# The games



## whatisitgoodfor (Feb 19, 2002)

Can we get some more info on what you two are looking for specifically?

I assume that this is, at least slightly, related to the thread that Morrus started a while back asking for fair games.

If so, I already have some "little people" related games written out.  

So, what exactly are you and Ranger looking for, length, type, and offensiveness?


----------



## Morrus (Feb 19, 2002)

Well, offensive is a no-no.

As for length and type - I want to keep each to a single page so that people can easily print out the one or two pages they're likely to use in a given session.

The type is very broad in scope.  Ideally, I'd like about 30 games (maybe more, we'll see how many and how good the submissions are), all different from eachother - so think creatively.  I don't want ten dice games, for example - one or two will do.  

I want to cover tavern games and also larger tournament style things.  If you can imahgine it fitting into a tavern, a fair or a tournament, it's probably suitable.

You're right - it's because of my thread.  I realised that I _need_ a book like this.  And if I do, then I'm sure that there must be others also.


----------



## RangerWickett (Feb 20, 2002)

To clarify, we want flavor and rules, not just a description of what the game is.  If you want to write about a unique style of joust, make sure to include rules for how characters can play the game with D20 rules.


----------



## Angelsboi (Feb 21, 2002)

*SENT!!*

Sent my submission in Ryan.  I think its very unique =)


----------

• _Data under study_
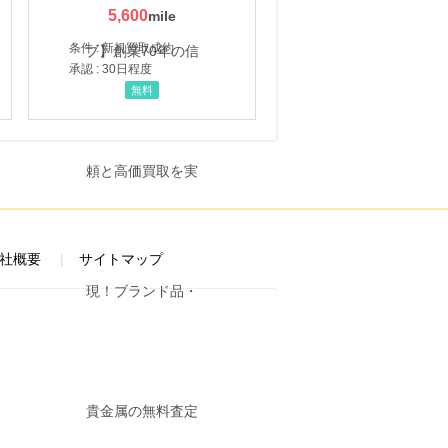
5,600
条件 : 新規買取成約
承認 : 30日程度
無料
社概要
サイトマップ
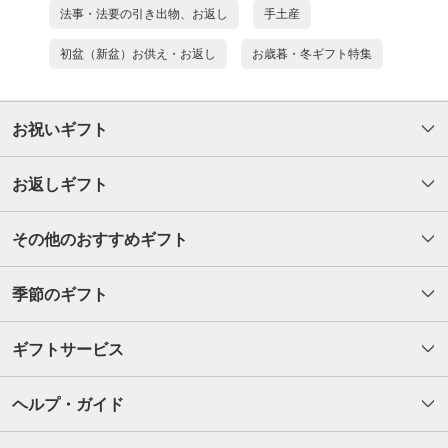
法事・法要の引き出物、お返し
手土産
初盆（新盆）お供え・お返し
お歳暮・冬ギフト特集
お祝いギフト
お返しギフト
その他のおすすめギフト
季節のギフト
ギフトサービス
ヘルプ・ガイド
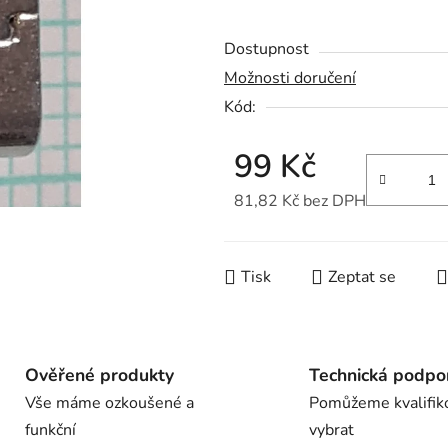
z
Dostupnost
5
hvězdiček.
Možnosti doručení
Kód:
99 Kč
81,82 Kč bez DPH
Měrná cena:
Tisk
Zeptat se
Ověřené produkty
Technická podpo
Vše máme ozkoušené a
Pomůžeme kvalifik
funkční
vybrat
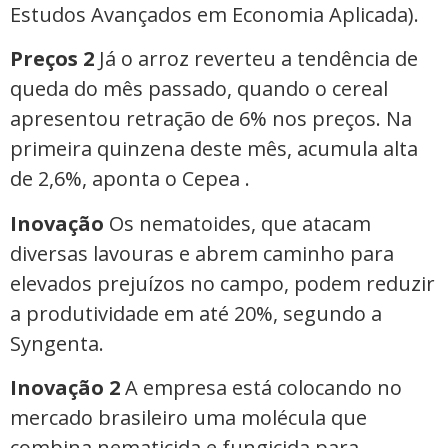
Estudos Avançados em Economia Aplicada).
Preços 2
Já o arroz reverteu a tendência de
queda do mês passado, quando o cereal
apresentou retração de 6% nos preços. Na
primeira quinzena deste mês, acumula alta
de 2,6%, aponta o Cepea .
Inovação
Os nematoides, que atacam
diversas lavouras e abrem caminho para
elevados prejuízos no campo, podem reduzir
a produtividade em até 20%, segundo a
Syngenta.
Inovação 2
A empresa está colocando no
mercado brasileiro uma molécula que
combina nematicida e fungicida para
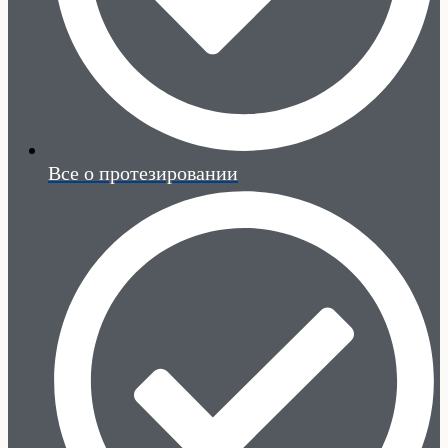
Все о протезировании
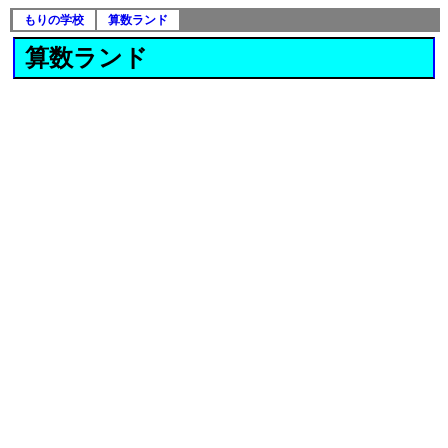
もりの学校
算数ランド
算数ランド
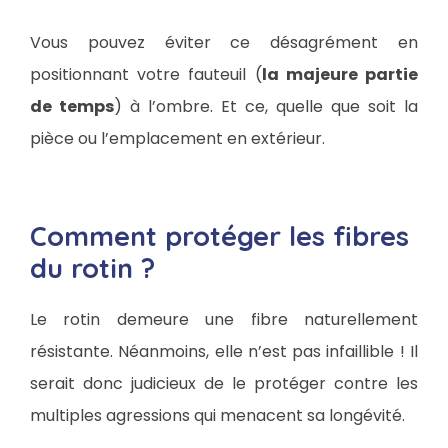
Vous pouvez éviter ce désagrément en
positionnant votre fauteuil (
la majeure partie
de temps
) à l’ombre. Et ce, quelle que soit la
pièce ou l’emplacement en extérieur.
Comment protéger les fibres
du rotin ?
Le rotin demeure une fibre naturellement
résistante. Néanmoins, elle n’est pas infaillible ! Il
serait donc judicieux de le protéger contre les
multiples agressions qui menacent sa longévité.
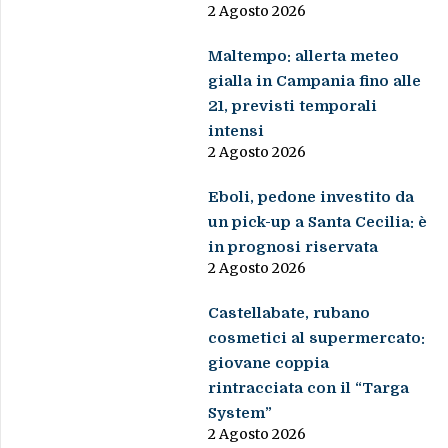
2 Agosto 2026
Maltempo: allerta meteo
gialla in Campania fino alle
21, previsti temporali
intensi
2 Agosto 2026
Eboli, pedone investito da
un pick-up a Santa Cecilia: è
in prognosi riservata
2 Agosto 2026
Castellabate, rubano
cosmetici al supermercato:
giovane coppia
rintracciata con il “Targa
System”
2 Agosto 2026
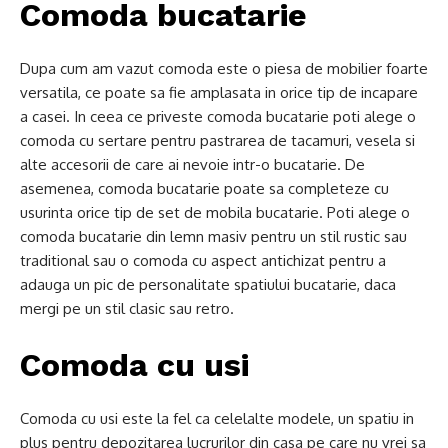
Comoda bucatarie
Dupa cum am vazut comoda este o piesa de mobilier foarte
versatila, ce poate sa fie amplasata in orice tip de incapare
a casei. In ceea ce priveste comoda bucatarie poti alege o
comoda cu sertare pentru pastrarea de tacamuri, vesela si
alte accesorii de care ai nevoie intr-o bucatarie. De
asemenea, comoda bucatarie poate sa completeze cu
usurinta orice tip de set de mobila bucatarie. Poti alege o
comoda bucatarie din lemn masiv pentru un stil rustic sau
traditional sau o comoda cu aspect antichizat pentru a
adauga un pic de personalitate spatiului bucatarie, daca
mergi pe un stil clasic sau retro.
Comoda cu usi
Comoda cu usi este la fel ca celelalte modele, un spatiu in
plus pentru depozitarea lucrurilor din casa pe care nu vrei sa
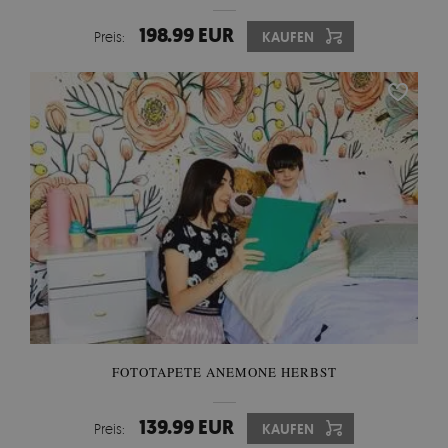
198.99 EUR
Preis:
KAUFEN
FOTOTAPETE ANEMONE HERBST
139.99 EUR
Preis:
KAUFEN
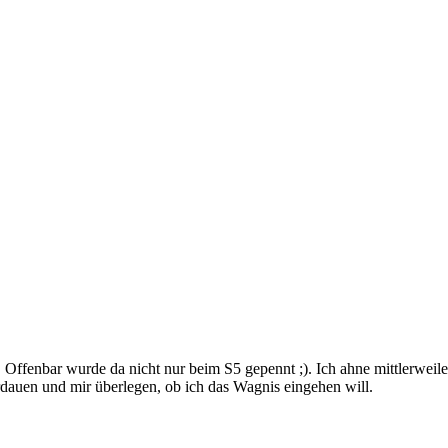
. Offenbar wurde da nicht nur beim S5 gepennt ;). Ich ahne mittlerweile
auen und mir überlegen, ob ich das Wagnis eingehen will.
...
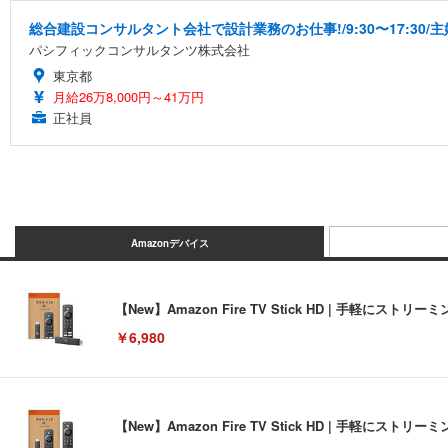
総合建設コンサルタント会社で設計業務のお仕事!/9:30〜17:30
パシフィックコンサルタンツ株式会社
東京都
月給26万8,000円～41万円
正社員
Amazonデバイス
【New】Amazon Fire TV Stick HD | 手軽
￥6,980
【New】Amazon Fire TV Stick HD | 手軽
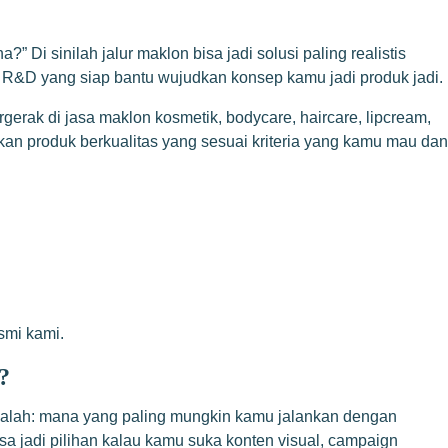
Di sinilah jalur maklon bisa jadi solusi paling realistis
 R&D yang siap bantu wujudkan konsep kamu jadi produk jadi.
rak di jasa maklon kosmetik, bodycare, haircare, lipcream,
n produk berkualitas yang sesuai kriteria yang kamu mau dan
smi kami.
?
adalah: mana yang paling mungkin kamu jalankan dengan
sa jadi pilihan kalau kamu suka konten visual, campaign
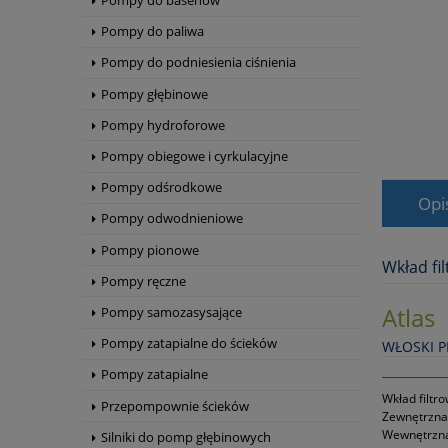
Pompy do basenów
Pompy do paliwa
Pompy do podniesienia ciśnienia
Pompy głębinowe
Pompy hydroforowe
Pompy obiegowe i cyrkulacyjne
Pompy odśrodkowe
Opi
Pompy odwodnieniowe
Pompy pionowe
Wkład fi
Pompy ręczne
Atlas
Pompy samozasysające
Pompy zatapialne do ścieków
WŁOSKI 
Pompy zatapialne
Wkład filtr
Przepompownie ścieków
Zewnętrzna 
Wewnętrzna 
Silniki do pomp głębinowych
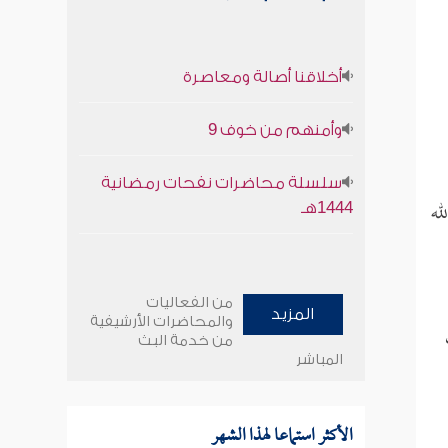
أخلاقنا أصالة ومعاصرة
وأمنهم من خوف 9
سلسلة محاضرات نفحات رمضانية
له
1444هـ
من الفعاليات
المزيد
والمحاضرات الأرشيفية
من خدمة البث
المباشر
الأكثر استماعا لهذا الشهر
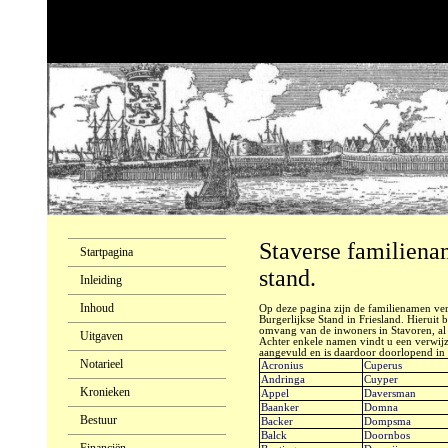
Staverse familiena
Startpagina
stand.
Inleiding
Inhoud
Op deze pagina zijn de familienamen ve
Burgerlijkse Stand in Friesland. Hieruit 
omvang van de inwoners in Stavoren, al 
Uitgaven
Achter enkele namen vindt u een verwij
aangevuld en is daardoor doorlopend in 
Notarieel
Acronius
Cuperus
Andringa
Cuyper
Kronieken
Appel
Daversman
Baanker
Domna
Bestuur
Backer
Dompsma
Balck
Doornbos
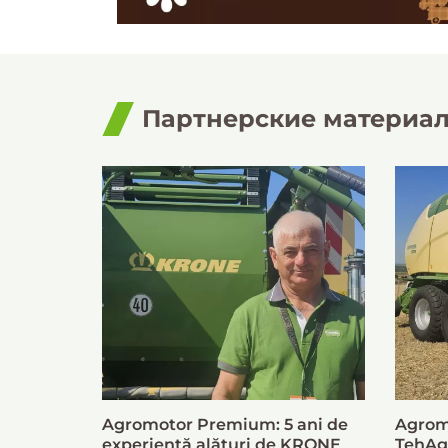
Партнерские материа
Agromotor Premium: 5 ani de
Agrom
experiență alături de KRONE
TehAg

• _Set of tasks_
A) In the games thread, shorten the paragraph that begins "The type is very broad in scope" into a brief list that keeps its main points.
B) Retype the games thread from "I assume that" to "is a no-no.", changing nothing.
The entries have nothing to do with what comes next; only the thread matters.

• _Expected outputs_
A)
- The kinds of games wanted are very broad.
- The goal is about 30 games, maybe more, depending on how many submissions come in and how good they are.
- Each game should be different from the rest, so creativity is needed.
- One or two dice games are enough, not ten.

B)
I assume that this is, at least slightly, related to the thread that Morrus started a while back asking for fair games.

If so, I already have some "little people" related games written out.  

So, what exactly are you and Ranger looking for, length, type, and offensiveness?


----------



## Morrus (Feb 19, 2002)

Well, offensive is a no-no.